A aprovação da população a operações como a do Rio é emblemática e um pedido de socorro. As facções tomaram conta do dia a dia das pessoas. Meninas de 10, 12 anos que se recusam a namorar líderes de facções estão sujeitas a violência, muitas vezes sexual, até serem mortas.

O crime organizado precisa ser enfrentado tanto na rua quanto na parte mais sensível: o dinheiro. Não podemos resolver tudo com prevenção ou inteligência financeira, é preciso ter atividade policial. Mas essa atividade policial precisa de coordenação adequada.
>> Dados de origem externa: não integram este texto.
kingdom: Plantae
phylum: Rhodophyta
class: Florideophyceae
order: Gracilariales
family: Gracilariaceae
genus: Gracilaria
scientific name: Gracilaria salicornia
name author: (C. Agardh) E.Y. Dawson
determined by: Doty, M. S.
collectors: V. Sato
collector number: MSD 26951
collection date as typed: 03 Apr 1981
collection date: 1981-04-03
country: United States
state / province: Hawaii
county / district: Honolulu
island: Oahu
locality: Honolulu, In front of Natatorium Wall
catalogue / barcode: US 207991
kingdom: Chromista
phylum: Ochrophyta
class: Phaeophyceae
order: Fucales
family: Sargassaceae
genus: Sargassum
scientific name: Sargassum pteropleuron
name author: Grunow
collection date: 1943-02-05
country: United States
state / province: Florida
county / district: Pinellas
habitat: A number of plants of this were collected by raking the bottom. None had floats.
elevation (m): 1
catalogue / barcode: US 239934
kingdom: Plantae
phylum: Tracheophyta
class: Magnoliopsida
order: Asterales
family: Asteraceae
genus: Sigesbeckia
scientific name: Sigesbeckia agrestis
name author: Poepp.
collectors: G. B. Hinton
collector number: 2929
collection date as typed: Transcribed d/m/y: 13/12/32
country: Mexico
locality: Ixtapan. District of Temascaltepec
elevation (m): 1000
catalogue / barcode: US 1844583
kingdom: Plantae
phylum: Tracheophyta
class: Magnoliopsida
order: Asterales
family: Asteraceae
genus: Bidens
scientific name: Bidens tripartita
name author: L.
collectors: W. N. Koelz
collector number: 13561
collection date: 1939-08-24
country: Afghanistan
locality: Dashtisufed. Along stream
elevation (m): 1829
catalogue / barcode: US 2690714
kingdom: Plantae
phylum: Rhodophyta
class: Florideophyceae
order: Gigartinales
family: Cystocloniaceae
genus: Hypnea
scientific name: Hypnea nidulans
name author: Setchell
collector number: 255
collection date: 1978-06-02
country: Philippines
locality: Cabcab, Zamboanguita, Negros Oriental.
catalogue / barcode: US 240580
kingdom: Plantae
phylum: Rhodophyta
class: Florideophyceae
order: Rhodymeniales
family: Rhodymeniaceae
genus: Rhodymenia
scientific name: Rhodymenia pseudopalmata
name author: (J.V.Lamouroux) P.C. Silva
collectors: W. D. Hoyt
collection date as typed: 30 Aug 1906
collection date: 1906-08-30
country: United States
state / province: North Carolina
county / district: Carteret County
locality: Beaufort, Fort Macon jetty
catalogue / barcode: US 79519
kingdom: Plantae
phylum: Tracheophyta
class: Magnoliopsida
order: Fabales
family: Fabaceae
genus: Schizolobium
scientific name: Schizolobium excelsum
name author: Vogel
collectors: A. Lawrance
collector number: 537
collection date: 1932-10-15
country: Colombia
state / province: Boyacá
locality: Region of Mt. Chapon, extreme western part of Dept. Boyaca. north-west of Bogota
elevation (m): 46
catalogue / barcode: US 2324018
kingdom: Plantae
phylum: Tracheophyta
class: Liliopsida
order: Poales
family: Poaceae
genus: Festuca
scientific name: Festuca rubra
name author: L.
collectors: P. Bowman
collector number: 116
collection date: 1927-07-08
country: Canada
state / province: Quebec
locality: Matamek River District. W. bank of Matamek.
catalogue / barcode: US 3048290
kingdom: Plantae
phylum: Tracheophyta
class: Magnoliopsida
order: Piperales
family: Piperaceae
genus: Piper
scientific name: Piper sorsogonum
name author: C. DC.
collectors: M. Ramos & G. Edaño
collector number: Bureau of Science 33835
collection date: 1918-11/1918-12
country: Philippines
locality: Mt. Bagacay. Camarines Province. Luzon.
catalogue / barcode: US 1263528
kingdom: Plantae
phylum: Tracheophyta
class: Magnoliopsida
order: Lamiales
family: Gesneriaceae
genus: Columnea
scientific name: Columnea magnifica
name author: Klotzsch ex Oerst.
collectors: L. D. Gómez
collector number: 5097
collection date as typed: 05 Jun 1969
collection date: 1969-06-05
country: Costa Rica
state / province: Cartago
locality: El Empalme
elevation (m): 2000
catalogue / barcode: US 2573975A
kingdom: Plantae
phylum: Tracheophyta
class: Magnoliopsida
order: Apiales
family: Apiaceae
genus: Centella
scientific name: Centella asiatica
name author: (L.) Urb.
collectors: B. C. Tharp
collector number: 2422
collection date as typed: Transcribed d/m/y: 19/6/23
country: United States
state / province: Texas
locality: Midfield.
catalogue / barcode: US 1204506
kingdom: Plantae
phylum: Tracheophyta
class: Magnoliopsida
A Operação do Rio mostrou que muitas das lideranças eram de outros estados. Por que a Polícia Federal não estava presente para identificar e prender essas pessoas? A atividade policial precisa ser rediscutida, pois a população não entende claramente o papel das polícias Militar, Civil, Federal, ou da Guarda Municipal. Para a população, todas são "polícia".

Você vê que é um uso político? 

[A ação] é uma forma de dar uma resposta e isso muitas vezes é uma forma que dá voto, porque as pessoas estão reféns do medo e da insegurança. Violência mobiliza muitas paixões, porque é algo de indignação moral. E por trás da indignação moral, muitas vezes, tem a manipulação a favor de A ou de B.

Precisamos que a política pública seja aliada a um projeto político com o cumprimento do Estado de Direito, com as leis. E é por isso que muitas vezes parece contraditório, mas as leis brasileiras não conseguem ser aplicadas, e o confronto acaba se tornando sinônimo de alguma resposta, quando, na prática, estamos fazendo isso há 40 anos e o problema só cresce em força e magnitude.

A ideia de retornar com uma ideia parecida com as Unidades de Polícia Pacificadora (UPP), em uma estratégia de policiamento em áreas controladas por facções, é uma solução para regiões como o Rio de Janeiro?

Eu acho que várias ideias, como as UPPs, na origem, foram boas. A gente precisa retomar territórios, oferecer oportunidades, seja de prevenção ou de reintegração social, e também garantir punições efetivas para as lideranças das facções, tirando-lhes o dinheiro.

Não podemos mais esconder o sol com a peneira, achando que só a repressão resolve. A repressão é necessária, mas não é suficiente. Precisamos garantir punições adequadas, fazer as leis brasileiras funcionarem, reduzir a impunidade e criar oportunidades para reintegração.